§ WHAT NEEDS TO BE DONE
Print the data exactly as it is given, please.

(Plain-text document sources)

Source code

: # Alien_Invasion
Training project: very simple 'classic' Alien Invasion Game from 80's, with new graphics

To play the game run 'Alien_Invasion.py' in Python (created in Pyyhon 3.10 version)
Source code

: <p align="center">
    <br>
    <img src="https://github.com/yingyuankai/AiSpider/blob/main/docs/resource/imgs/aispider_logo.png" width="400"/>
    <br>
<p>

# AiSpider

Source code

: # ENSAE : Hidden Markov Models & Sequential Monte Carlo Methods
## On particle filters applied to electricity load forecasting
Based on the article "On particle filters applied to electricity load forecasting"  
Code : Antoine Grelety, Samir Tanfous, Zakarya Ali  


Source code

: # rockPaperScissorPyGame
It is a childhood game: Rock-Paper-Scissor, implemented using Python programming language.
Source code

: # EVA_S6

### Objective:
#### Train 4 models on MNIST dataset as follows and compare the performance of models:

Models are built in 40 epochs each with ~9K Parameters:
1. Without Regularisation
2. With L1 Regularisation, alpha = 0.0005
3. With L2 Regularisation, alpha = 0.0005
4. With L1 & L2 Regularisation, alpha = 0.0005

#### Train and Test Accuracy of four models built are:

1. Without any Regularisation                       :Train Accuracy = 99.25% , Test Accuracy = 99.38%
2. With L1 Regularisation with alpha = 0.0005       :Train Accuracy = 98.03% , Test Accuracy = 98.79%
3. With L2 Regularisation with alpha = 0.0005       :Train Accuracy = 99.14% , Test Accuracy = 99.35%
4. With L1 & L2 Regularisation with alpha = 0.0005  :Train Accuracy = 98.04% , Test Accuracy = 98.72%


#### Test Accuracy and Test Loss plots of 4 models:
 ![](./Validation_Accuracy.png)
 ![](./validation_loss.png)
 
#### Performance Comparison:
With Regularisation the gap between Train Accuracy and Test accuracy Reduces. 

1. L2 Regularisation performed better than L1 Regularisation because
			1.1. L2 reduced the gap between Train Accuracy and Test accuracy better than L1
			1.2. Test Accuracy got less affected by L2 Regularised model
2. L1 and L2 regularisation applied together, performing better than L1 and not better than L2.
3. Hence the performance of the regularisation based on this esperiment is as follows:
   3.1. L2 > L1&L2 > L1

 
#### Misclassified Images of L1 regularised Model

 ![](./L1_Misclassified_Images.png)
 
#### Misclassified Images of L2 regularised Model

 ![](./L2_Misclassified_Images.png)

§ WRITTEN RESPONSE
Source code

: # Alien_Invasion
Training project: very simple 'classic' Alien Invasion Game from 80's, with new graphics

To play the game run 'Alien_Invasion.py' in Python (created in Pyyhon 3.10 version)
Source code

: <p align="center">
    <br>
    <img src="https://github.com/yingyuankai/AiSpider/blob/main/docs/resource/imgs/aispider_logo.png" width="400"/>
    <br>
<p>

# AiSpider

Source code

: # ENSAE : Hidden Markov Models & Sequential Monte Carlo Methods
## On particle filters applied to electricity load forecasting
Based on the article "On particle filters applied to electricity load forecasting"  
Code : Antoine Grelety, Samir Tanfous, Zakarya Ali  


Source code

: # rockPaperScissorPyGame
It is a childhood game: Rock-Paper-Scissor, implemented using Python programming language.
Source code

: # EVA_S6

### Objective:
#### Train 4 models on MNIST dataset as follows and compare the performance of models:

Models are built in 40 epochs each with ~9K Parameters:
1. Without Regularisation
2. With L1 Regularisation, alpha = 0.0005
3. With L2 Regularisation, alpha = 0.0005
4. With L1 & L2 Regularisation, alpha = 0.0005

#### Train and Test Accuracy of four models built are:

1. Without any Regularisation                       :Train Accuracy = 99.25% , Test Accuracy = 99.38%
2. With L1 Regularisation with alpha = 0.0005       :Train Accuracy = 98.03% , Test Accuracy = 98.79%
3. With L2 Regularisation with alpha = 0.0005       :Train Accuracy = 99.14% , Test Accuracy = 99.35%
4. With L1 & L2 Regularisation with alpha = 0.0005  :Train Accuracy = 98.04% , Test Accuracy = 98.72%


#### Test Accuracy and Test Loss plots of 4 models:
 ![](./Validation_Accuracy.png)
 ![](./validation_loss.png)
 
#### Performance Comparison:
With Regularisation the gap between Train Accuracy and Test accuracy Reduces. 

1. L2 Regularisation performed better than L1 Regularisation because
			1.1. L2 reduced the gap between Train Accuracy and Test accuracy better than L1
			1.2. Test Accuracy got less affected by L2 Regularised model
2. L1 and L2 regularisation applied together, performing better than L1 and not better than L2.
3. Hence the performance of the regularisation based on this esperiment is as follows:
   3.1. L2 > L1&L2 > L1

 
#### Misclassified Images of L1 regularised Model

 ![](./L1_Misclassified_Images.png)
 
#### Misclassified Images of L2 regularised Model

 ![](./L2_Misclassified_Images.png)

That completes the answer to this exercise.